Obituary: U. S. Agency For International Development
Author: Ambassador (Ret.) Richard E. Hoagland
02/15/2025
That the current presidential administration in Washington is taking steps world-wide to close down, essentially to kill off, the U.S. Agency for International Development (USAID) is possibly the most shocking, and longest-reaching, foreign-policy step that could possibly have been taken. One of the historical Cold War agencies founded after World War II to help the United States compete with the Soviet Union, USAID was created by President John F. Kennedy in November 1961, and it soon became the “public face of American diplomacy” around the world, along with the U.S. Information Agency that for nearly five decades, from 1953 until 1999 when most of its elements were folded into the State Department, implemented press and information as well as culture and education relations with foreign publics abroad, often from offices, libraries, and other U.S. information centers outside of the high-walled and heavily secured U.S. embassies
For about three decades, American government foreign-service experts implementing U.S. government assistance programs abroad became, for the general populations of those countries, the Face of America. Tens of thousands of people in foreign countries had the opportunity to meet American citizens, USAID workers, face to face, whereas many fewer of them ever would have been able to meet the traditional U.S. diplomats working in the U.S. embassies.

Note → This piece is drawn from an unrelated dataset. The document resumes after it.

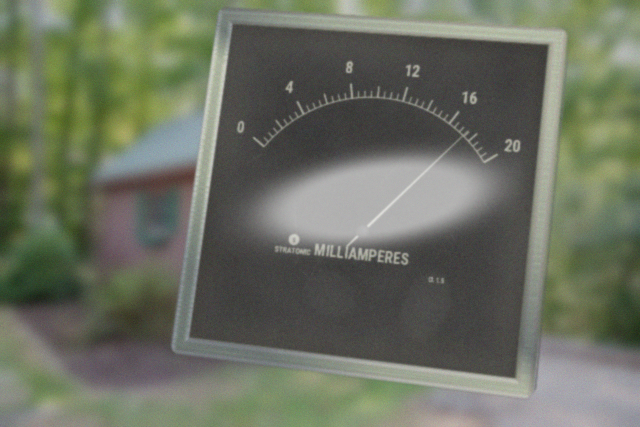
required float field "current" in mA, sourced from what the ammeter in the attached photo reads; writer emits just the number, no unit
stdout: 17.5
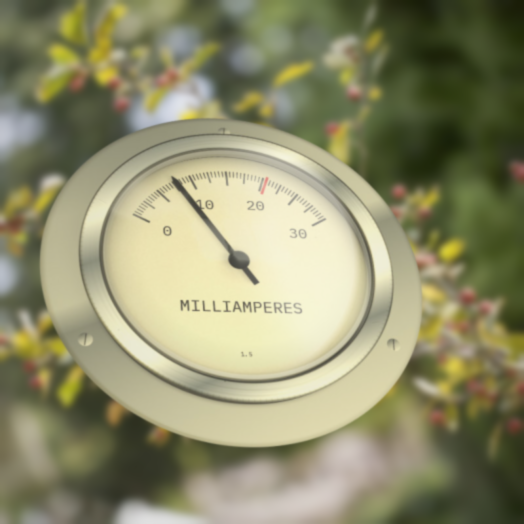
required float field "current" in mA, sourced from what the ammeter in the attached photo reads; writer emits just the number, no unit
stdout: 7.5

In the 1980s, President Ronald Reagan “privatized” USAID, essentially turning it into a pass-through for U.S. foreign assistance funds to U.S. private-sector organizations that then raked into their own coffers about 30% of those U.S. funds designated for the populations of foreign countries as part of their “standard operating costs.” The remaining relatively small number of USAID direct employees became, at least to a certain degree, “green-eyeshade specialists” working in Washington and in U.S. embassies abroad to manage the private-sector implementers out in the field at the real ground level.

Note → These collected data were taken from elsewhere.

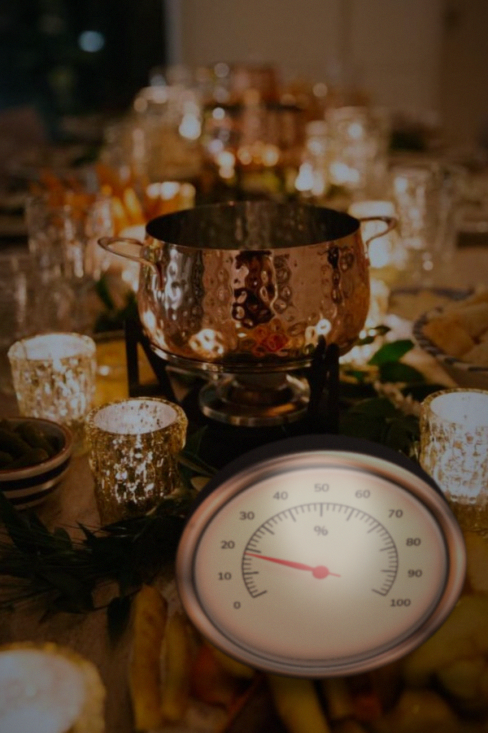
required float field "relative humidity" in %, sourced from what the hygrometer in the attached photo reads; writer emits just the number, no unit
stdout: 20
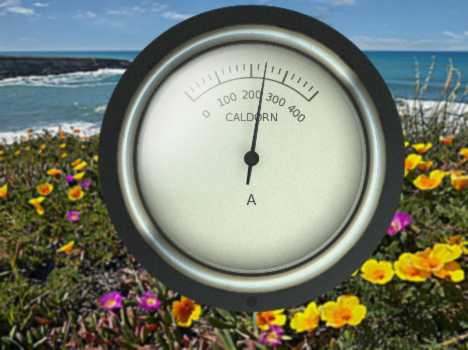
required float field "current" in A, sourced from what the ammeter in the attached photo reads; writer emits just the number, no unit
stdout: 240
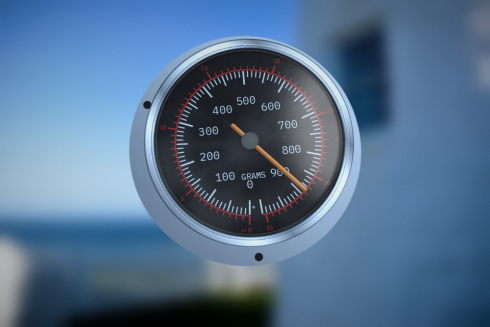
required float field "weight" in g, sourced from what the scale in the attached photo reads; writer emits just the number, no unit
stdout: 890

This “privatization of assistance” caused headaches for U.S. ambassadors abroad, because the newly designated private-sector implementers, U.S. private citizens, quite often liked to consider themselves – and to portray themselves to the public – as unrelated to the U.S. embassy in the country where they were working and, in fact, would often try to keep as much distance as possible from the embassy. To oversimplify, they often saw themselves as “good citizens” and too often perceived the official U.S. diplomats assigned to the embassies as “out-of-touch government flunkies.” Because of this kind of perception, these often young private-sector implementers too often saw themselves as exempt from the security requirements and, sometimes, travel restrictions that they believed “limited,” even isolated, the U.S. diplomats working inside the U.S. embassies.
To a certain degree, what I have just described here is “inside baseball” and seldom surfaced between the private-sector U.S. assistance implementers and the citizens of the countries where they were working. And in a sense, that was really the glory of USAID: it created broad swaths of people-to-people relations abroad that, more often than not, spread a positive vision of America.
In the current world of foreign affairs, Russia and, especially, China have certain degrees of education, culture, and development programs but nothing close to the broad extent historically implemented by the United States. Closing down USAID and sending home from abroad the thousands and thousands of U.S. private-citizen implementers will take away this unique “soft diplomacy” and put Washington more on a par with Moscow and Beijing, at least in the way that citizens abroad perceive those three “great powers.”
It's still much too early to know how the United States will now present itself – and be perceived – abroad. What is clear, however, is that we – the U.S. government and the American people – truly have come to the end of an era.
May the soon-to-be-defunct U.S. Agency for International Development, and the people-to-people diplomacy it represented, rest in peace. And may a positive new form of people-to-people diplomacy emerge as soon as possible to present the United States, and the American people in general, in the best possible light around the world.